** Opening WORKING DATA block **

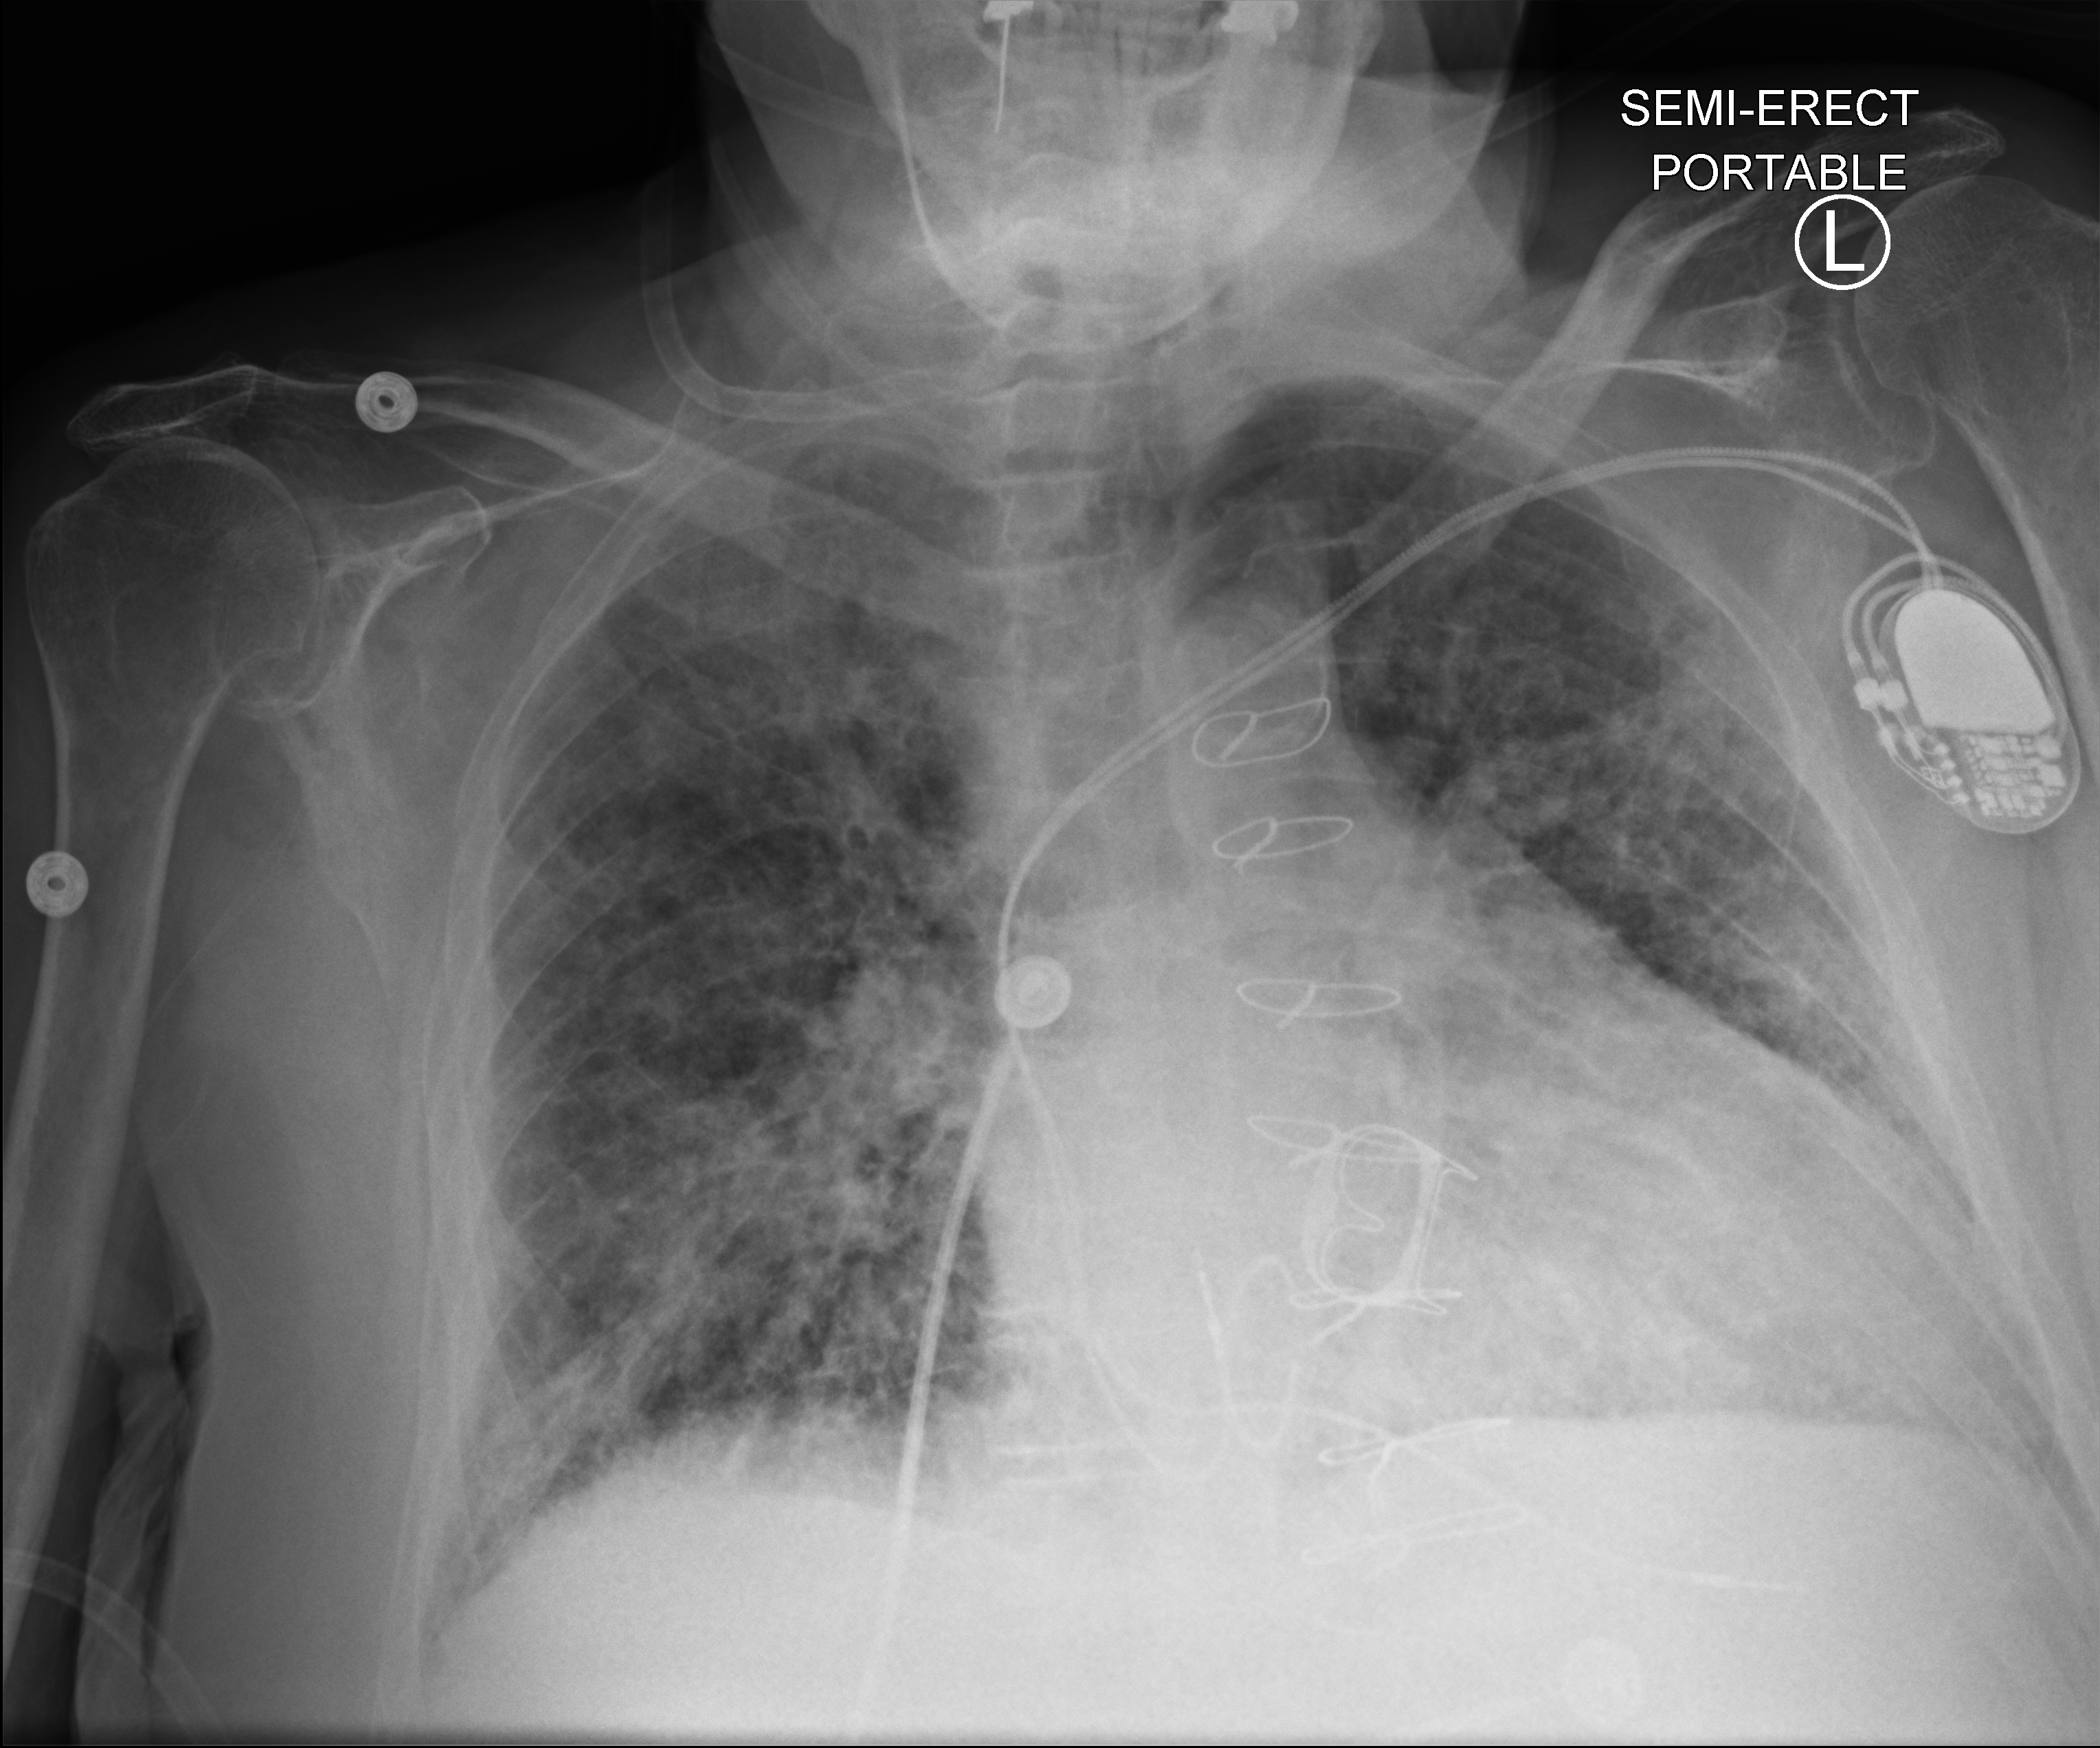
Chest X-ray (portable), anteroposterior (AP) projection. Male patient hospitalised with COVID-19, age 75–90 years.
Admission-level facts for this patient (not findings on this image; timing relative to this image not recorded): hypertension (admission record): yes; length of hospital stay: 13 days; admitted to intensive care during this hospital stay: no.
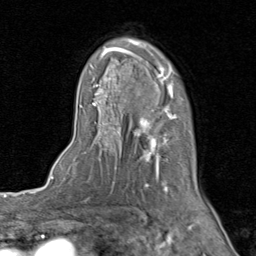
Breast MRI (dynamic contrast-enhanced), one axial slice; position 56 of 80 along the scan axis; cropped to one breast; dynamic contrast-enhanced series, time point 2 of 8 at this slice position (early post-contrast); 1.5 T; TE 1.7 ms, TR 4.5 ms; 256 × 256 image matrix, field of view 180 × 180 mm. Female patient.
Structures marked on this image (semi-automatic segmentation, software-assisted and operator-edited):
- enhancing-tissue mask used for the functional tumour volume (all voxels passing the contrast-enhancement thresholds inside the analysis volume; usually the tumour): bounding box (x1, y1, x2, y2) in pixels: (92, 37, 206, 202)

** Closing WORKING DATA block **

## YOUR ASSIGNMENT
Give back the material exactly as written, from its first line to the line that contains "Breast MRI (dynamic", and leave out the pictures.

## SOLUTION TO THIS TASK
Chest X-ray (portable), anteroposterior (AP) projection. Male patient hospitalised with COVID-19, age 75–90 years.
Admission-level facts for this patient (not findings on this image; timing relative to this image not recorded): hypertension (admission record): yes; length of hospital stay: 13 days; admitted to intensive care during this hospital stay: no.
Breast MRI (dynamic contrast-enhanced), one axial slice; position 56 of 80 along the scan axis; cropped to one breast; dynamic contrast-enhanced series, time point 2 of 8 at this slice position (early post-contrast); 1.5 T; TE 1.7 ms, TR 4.5 ms; 256 × 256 image matrix, field of view 180 × 180 mm. Female patient.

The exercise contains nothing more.